**Dataset records:**
BEGIN

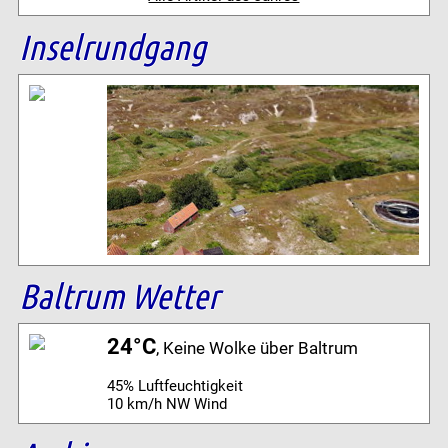
Inselrundgang
Baltrum Wetter
24°C
, Keine Wolke über Baltrum
45% Luftfeuchtigkeit
10 km/h NW Wind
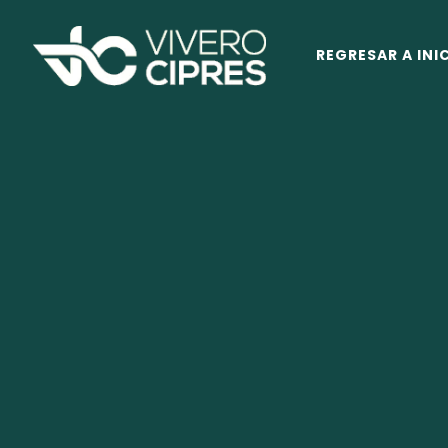
REGRESAR A INI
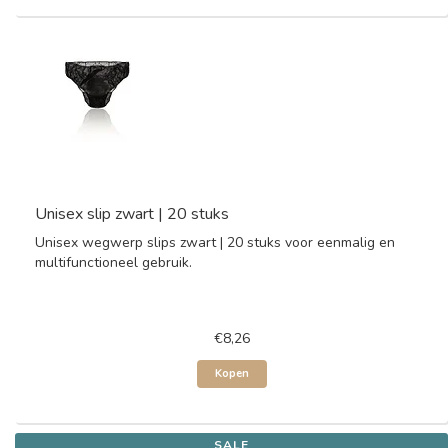
Unisex slip zwart | 20 stuks
Unisex wegwerp slips zwart | 20 stuks voor eenmalig en
multifunctioneel gebruik.
€8,26
Kopen
SALE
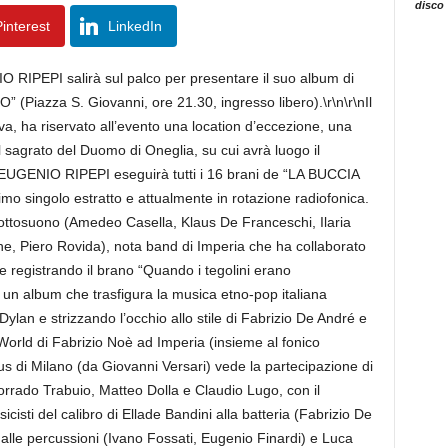
disco
interest
LinkedIn
RIPEPI salirà sul palco per presentare il suo album di
(Piazza S. Giovanni, ore 21.30, ingresso libero).\r\n\r\nIl
va, ha riservato all’evento una location d’eccezione, una
l sagrato del Duomo di Oneglia, su cui avrà luogo il
\nEUGENIO RIPEPI eseguirà tutti i 16 brani de “LA BUCCIA
imo singolo estratto e attualmente in rotazione radiofonica.
ttosuono (Amedeo Casella, Klaus De Franceschi, Ilaria
, Piero Rovida), nota band di Imperia che ha collaborato
 e registrando il brano “Quando i tegolini erano
un album che trasfigura la musica etno-pop italiana
ylan e strizzando l’occhio allo stile di Fabrizio De André e
 World di Fabrizio Noè ad Imperia (insieme al fonico
s di Milano (da Giovanni Versari) vede la partecipazione di
Corrado Trabuio, Matteo Dolla e Claudio Lugo, con il
isti del calibro di Ellade Bandini alla batteria (Fabrizio De
lle percussioni (Ivano Fossati, Eugenio Finardi) e Luca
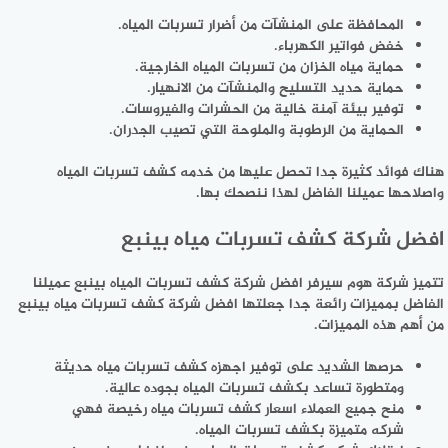
المحافظة على المنشآت من أضرار تسربات المياه.
خفض فواتير الكهرباء.
حماية مياه الخزان من تسربات المياه الخارجية.
حماية حديد التسليح والمنشآت من الانهيار.
توفير بيئة آمنة خالية من الحشرات والفيروسات.
الحماية من الرطوبة والملوحة التي تصيب الجدران.
هناك فوائد كثيرة جدا تحصل عليها من خدمه كشف تسربات المياه
واصلاحها عميلنا الفاضل لهذا ننصحك بها.
افضل شركة كشف تسربات مياه بينبع
تتميز شركة هوم سيرفر افضل شركة كشف تسربات المياه بينبع عميلنا
الفاضل بمميزات رائعة جدا جعلتها افضل شركة كشف تسربات مياه بينبع
من أهم هذه المميزات.
حرصها الشديد على توفير اجهزه كشف تسربات مياه حديثة
ومتطورة تساعد بكشف تسربات المياه بجوده عالية.
منح جميع العملاء اسعار كشف تسربات مياه رخيصة فهي
شركه متميزة بكشف تسربات المياه.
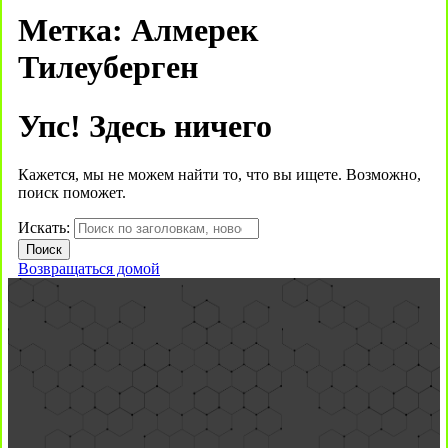
Метка:
Алмерек
Тилеуберген
Упс! Здесь ничего
Кажется, мы не можем найти то, что вы ищете. Возможно,
поиск поможет.
Искать:
Возвращаться домой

END

**What you have to do:**
Transcribe only what runs from the line with "Тилеуберген" to the last line above, keeping every line exactly as written.

**Response box:**
Тилеуберген
Упс! Здесь ничего
Кажется, мы не можем найти то, что вы ищете. Возможно,
поиск поможет.
Искать:
Возвращаться домой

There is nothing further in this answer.